Assume $x+y+z>0$, else the inequality is easy. Do some rearranging: \begin{align*}(1-x)(1-y)(1-z)\leq1-\sum\frac{x}{y+z+1}&=\sum\left(\frac{x}{x+y+z}-\frac{x}{y+z+1}\right) \\ &= \frac{1}{x+y+z}\sum\frac{x(1-x)}{y+z+1} \end{align*} Multiplying through by $x+y+z>0$, and moving everything to one side gives $$\sum x(1-x)\left[\frac{1}{y+z+1}-(1-y)(1-z)\right]\geq0.$$ Now it's just AM-GM: $$1=\frac{(1-y)+(1-z)+(y+z+1)}{3}\geq\sqrt[3]{(1-y)(1-z)(y+z+1)},$$ so $\frac{1}{y+z+1}\geq(1-y)(1-z)$, which implies the result.

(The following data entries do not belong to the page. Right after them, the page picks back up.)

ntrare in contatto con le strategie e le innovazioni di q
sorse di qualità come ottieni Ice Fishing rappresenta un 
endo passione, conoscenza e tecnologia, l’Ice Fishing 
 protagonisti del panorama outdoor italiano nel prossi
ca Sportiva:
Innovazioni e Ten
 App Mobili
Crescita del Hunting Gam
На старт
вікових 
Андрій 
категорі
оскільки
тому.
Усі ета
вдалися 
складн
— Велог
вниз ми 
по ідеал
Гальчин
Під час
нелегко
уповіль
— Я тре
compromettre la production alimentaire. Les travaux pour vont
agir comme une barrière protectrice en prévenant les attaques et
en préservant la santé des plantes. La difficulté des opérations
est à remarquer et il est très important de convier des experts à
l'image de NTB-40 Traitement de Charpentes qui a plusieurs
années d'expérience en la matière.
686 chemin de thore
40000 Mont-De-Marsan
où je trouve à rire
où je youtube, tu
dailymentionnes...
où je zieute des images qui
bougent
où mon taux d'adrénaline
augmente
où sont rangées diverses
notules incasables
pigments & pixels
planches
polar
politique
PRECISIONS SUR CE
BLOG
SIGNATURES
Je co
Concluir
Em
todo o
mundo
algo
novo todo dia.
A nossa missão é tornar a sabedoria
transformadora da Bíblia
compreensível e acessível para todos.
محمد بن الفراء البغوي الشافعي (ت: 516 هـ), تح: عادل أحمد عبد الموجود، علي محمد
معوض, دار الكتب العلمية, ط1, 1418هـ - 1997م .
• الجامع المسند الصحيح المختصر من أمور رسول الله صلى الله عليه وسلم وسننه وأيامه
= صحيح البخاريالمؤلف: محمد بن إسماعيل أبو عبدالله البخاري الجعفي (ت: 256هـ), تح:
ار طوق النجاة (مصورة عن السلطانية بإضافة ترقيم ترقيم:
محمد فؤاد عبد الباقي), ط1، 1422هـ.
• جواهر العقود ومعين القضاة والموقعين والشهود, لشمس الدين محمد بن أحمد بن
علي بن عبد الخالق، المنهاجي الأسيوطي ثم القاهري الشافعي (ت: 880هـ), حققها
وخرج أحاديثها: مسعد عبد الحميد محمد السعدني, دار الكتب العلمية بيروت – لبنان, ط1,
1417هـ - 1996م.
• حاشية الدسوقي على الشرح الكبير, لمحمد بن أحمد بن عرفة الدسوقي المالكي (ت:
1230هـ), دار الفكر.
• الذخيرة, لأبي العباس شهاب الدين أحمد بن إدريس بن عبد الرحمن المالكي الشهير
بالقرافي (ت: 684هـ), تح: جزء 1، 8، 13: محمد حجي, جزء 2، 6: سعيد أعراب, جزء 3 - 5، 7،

Show $ \ \dfrac{x}{y+z+1}+\dfrac{y}{z+x+1}+\dfrac{z}{x+y+1} \leq 1-(1-x)(1-y)(1-z)$

WLOG, $x \geq y \geq z$

Then $ \ \dfrac{y}{z+x+1} \leq \dfrac{y}{y+z+1} \ $ and $ \ \dfrac{z}{x+y+1} \leq \dfrac{z}{y+z+1}$

So LHS $\leq \dfrac{x+y+z}{y+z+1}$ and hence it suffices to show,

$(1-x)(1-y)(1-z) \leq 1 - \dfrac{x+y+z}{y+z+1} = \dfrac{1-x}{y+z+1}$

or it suffices to show $(1-y)(1-z) \leq \dfrac{1}{(1+y)(1+z)} \ $
[as $ \ \dfrac{1}{(1+y)(1+z)} \leq \dfrac{1}{y+z+1}$]

or to show that $(1-y^2)(1-z^2) \leq 1 \ $ which is obviously true.